Women in Computing History, Short Essay

Week 5: February 22-26

This week’s unit is calledComputer Love: Gender, Sex, and Computing Before the Internet

You read Drucker, “Keying Desire: Alfred Kinsey’s Use of Punched-Card Machines for Sex Research,” 21 pp.

and Hicks, “Computer Love: Sex, Social Order, and Technological Matchmaking at the Dawn of the Electronic Age, 1950-1979

Optional: Hicks, “The Mother of All Swipes

Short Paper Assignment: In the Drucker article, we see a very clear example of how computers construct the categories that go on to define sexuality over the course of the 20th century and through to the present day. How is this similar to the point made in the Hicks article about heteronormativity? Think back to the other things we’ve read so far during this semester: how has heteronormativity defined the shape of computing in important ways in other instances? Given this, what can you say about the relative importance of sexuality on the history of computing? What role does it play alongside gender, race, nationality, and class? How does this change our understanding or lead us to new insights? Make sure your paper has a clear, original argument. Length: 800-1500 words, due on March 8th, uploaded as a comment to this post (not the message boards).

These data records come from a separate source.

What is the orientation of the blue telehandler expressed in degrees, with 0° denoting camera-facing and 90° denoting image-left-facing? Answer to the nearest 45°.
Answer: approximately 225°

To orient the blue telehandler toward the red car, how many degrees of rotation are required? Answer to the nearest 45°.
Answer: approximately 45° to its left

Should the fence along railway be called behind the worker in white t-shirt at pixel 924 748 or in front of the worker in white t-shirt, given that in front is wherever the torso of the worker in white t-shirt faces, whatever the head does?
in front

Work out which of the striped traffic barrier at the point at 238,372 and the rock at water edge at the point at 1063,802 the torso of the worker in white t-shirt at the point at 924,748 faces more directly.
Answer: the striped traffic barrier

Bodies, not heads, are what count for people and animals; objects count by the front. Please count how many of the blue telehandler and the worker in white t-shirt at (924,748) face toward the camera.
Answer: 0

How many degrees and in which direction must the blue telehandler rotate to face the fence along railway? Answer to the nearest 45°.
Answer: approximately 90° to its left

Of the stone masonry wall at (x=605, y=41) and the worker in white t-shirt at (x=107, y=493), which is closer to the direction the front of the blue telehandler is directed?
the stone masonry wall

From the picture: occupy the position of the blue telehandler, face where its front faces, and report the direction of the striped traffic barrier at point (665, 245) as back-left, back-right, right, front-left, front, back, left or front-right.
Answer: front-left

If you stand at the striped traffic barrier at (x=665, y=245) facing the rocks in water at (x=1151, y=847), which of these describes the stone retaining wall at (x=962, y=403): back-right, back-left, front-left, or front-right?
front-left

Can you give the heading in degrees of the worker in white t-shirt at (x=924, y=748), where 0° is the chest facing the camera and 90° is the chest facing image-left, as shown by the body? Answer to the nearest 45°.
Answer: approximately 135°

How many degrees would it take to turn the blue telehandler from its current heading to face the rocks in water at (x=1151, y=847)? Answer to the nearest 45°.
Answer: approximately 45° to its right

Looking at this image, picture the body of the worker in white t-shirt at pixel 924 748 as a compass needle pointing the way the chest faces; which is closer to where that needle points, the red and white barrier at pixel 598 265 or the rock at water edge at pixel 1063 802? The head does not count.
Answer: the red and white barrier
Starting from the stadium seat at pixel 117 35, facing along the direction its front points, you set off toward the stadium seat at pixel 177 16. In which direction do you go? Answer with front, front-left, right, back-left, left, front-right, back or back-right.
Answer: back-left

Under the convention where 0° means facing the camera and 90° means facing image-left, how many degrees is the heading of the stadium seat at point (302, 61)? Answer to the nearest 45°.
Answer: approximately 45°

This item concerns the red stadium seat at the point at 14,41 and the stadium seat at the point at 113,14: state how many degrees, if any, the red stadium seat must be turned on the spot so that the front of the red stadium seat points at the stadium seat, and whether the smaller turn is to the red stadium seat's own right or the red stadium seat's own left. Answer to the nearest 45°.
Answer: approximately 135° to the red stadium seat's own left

Note: Please LEAVE AN EXTRA LINE of space (hit ‘return’ or ‘enter’ twice) after every paragraph, because this system strips out indents and your paragraphs will run together in one solid block of text if you don’t leave an extra line. Also, your paper will not be visible as a comment immediately after you post it because I have to read and approve them. Because this website, unlike our class discussion board, can be viewed by anyone on the web, I will only make your post visible if you give me permission to do so–please let me know in your post if you do or don’t want me to make your post visible online. And, you can choose any pseudonym for your screen name–you do not have to use your real name. Just make sure to enter your IIT email address (it won’t be publicly visible) so I can tell who you are.